Il arrive que certaines sociétés déposent des brevets pour couper l’herbe sous le pied de ses rivaux. Une chose est sûre, pour le moment, personne à part Google ne sait réellement où en est le projet.
Mais pourquoi Google l’abandonnerait-il ? Le professeur Laurent Crenier, directeur de la clinique de diabétologie d’Erasme, a son propre avis sur la question : « Pourquoi Google s’intéresse à cette technologie à votre avis ? Tout simplement parce que son core business est le big data et l’intelligence artificielle. Les analyses des gens seraient conservées dans le cloud. Ca l’arrange. De plus, Google recherche des capteurs de paramètres vitaux pour travailler sur l’intelligence artificielle ».
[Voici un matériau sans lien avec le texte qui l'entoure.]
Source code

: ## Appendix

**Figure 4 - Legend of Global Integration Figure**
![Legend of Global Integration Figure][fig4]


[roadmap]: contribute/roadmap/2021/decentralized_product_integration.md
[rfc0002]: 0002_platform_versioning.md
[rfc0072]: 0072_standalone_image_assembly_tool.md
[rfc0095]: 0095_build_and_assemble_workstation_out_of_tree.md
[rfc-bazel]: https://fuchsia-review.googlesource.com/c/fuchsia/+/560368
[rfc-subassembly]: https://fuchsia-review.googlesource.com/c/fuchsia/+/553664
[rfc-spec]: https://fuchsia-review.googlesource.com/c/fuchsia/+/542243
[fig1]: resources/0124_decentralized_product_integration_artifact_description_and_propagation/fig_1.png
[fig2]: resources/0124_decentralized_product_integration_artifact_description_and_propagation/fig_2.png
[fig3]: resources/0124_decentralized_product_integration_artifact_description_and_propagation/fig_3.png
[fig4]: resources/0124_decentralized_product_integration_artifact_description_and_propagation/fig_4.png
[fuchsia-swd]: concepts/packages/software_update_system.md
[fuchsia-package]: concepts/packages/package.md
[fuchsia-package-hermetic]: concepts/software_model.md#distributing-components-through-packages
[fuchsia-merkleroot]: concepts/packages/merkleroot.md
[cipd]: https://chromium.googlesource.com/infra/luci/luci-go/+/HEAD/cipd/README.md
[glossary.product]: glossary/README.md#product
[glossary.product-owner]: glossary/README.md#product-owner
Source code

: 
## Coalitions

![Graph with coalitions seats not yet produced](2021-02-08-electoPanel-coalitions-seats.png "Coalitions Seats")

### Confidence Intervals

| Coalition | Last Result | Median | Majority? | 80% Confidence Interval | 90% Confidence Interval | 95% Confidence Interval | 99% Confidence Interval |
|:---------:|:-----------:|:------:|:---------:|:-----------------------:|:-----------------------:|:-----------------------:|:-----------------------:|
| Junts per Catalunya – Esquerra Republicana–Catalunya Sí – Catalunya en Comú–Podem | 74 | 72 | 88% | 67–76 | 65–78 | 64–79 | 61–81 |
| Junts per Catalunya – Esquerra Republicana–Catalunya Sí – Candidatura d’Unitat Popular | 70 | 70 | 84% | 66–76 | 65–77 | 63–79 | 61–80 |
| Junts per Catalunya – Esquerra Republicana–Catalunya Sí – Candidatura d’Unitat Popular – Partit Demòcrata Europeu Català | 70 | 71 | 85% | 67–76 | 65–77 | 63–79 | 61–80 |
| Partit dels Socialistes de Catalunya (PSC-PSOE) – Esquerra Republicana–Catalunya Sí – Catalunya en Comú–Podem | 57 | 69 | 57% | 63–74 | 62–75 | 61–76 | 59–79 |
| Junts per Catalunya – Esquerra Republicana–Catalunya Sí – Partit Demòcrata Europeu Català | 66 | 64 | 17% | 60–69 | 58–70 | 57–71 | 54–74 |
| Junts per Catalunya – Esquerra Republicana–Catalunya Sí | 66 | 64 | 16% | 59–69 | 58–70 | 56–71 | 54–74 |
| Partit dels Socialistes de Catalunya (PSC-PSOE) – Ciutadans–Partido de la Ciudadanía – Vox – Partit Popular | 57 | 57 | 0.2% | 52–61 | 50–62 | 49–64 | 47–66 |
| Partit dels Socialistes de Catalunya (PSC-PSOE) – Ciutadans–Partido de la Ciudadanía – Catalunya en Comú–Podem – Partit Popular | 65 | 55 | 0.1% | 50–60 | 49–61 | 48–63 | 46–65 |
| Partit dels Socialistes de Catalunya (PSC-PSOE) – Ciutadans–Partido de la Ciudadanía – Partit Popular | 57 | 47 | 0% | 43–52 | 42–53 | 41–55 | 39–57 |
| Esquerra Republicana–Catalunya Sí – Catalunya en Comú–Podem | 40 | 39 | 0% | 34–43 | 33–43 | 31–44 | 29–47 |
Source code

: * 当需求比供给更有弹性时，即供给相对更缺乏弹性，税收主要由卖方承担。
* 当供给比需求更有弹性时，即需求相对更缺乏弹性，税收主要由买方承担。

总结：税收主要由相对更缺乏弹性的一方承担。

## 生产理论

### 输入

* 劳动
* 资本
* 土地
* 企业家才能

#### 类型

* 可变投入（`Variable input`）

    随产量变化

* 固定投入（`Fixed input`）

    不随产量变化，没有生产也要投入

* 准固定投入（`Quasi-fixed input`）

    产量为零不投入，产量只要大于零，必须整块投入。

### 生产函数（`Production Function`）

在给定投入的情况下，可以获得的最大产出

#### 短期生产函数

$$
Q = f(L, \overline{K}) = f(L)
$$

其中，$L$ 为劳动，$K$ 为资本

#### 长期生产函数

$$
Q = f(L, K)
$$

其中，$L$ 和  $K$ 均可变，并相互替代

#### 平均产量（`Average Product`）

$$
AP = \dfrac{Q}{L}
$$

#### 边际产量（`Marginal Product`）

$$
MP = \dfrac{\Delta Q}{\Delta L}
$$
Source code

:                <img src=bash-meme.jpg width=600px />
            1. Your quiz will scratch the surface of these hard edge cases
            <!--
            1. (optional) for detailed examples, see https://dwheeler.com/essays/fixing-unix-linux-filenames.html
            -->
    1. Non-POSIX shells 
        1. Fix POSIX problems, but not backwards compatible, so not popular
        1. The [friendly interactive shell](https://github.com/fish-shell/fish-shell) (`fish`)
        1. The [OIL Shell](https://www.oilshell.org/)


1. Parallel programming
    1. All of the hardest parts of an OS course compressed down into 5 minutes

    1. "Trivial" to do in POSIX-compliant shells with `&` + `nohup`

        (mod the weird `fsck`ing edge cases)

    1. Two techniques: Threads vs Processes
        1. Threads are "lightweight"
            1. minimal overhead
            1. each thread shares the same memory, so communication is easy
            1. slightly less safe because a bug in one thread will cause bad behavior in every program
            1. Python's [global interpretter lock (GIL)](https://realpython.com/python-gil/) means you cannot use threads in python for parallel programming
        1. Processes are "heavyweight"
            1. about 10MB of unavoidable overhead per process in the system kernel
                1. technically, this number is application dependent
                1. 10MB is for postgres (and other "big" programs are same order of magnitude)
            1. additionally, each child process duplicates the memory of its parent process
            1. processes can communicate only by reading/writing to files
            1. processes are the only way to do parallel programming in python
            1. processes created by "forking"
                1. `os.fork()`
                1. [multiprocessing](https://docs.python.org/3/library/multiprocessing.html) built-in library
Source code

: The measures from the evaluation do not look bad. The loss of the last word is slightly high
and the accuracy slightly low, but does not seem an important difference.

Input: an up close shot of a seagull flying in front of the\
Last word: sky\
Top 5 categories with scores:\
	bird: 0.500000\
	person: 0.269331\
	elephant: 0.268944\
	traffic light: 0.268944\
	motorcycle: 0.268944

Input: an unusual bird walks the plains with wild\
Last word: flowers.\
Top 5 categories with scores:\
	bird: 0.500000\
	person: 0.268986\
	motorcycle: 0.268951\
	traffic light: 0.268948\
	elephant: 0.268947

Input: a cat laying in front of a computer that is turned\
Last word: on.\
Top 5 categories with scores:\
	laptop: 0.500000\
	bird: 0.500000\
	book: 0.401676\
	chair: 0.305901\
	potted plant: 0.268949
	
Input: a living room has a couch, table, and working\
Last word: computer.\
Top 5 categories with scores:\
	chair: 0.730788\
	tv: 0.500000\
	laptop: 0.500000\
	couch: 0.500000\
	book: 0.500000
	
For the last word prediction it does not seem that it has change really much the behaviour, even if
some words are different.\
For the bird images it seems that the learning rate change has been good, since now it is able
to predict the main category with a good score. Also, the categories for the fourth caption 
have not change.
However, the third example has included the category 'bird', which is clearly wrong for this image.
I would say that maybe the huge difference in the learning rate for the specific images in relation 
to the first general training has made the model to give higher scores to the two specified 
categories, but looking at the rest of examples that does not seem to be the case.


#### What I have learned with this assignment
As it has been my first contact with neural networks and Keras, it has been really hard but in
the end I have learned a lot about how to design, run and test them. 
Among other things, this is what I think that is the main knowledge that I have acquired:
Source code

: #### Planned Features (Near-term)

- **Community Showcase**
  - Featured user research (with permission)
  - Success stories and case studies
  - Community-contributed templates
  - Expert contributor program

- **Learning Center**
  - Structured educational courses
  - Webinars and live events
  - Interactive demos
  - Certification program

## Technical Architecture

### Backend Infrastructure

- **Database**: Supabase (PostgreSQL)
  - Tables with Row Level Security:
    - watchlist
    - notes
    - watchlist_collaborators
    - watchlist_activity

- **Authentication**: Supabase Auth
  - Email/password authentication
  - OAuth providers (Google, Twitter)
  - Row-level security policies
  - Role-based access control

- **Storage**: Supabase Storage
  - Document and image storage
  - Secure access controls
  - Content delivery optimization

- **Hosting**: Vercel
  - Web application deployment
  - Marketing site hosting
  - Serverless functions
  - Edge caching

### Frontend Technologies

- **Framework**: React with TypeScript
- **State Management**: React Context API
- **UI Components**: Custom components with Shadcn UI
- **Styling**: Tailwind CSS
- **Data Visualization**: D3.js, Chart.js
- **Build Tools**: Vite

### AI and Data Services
En attendant les promesses du géant de Mountain View, les autres sociétés pharmaceutiques n’ont pas attendu pour développer de nouvelles techniques. « En soi, c’est une bonne idée », admet le diabétologue, « et c’est vrai que lorsqu’ils l’ont annoncé, ça paraissait être un grand progrès. Depuis, d’autres choses sont apparues sur le marché. Et donc, il est possible qu’ils aient laissé ce projet de lentilles connectées de côté ».
Et s’il est envisageable que le dossier soit finalement au point mort, les Coréens, eux, assurent avoir bien avancé dans leurs recherches et se voient déjà pionniers de la technique…
Pourquoi une lentille donnant en temps réel le taux de glycémie serait révolutionnaire ?
1. Cette méthode serait bien moins invasive que la technique actuelle qui vise à piquer jusqu’à quatre fois par jour les diabétiques afin de contrôler leur taux.
2. Elle éviterait la douleur provoquée par les piqûres.
3. Un meilleur contrôle du taux de glycémie diminuerait la mortalité et les complications dues à la maladie.
4. La technique permettrait de diminuer le risque d’hypoglycémie.
5. Le médecin pourrait suivre avec précision l’évolution de la courbe glycémique.
6. Les doses d’insuline à administrer seraient plus précises.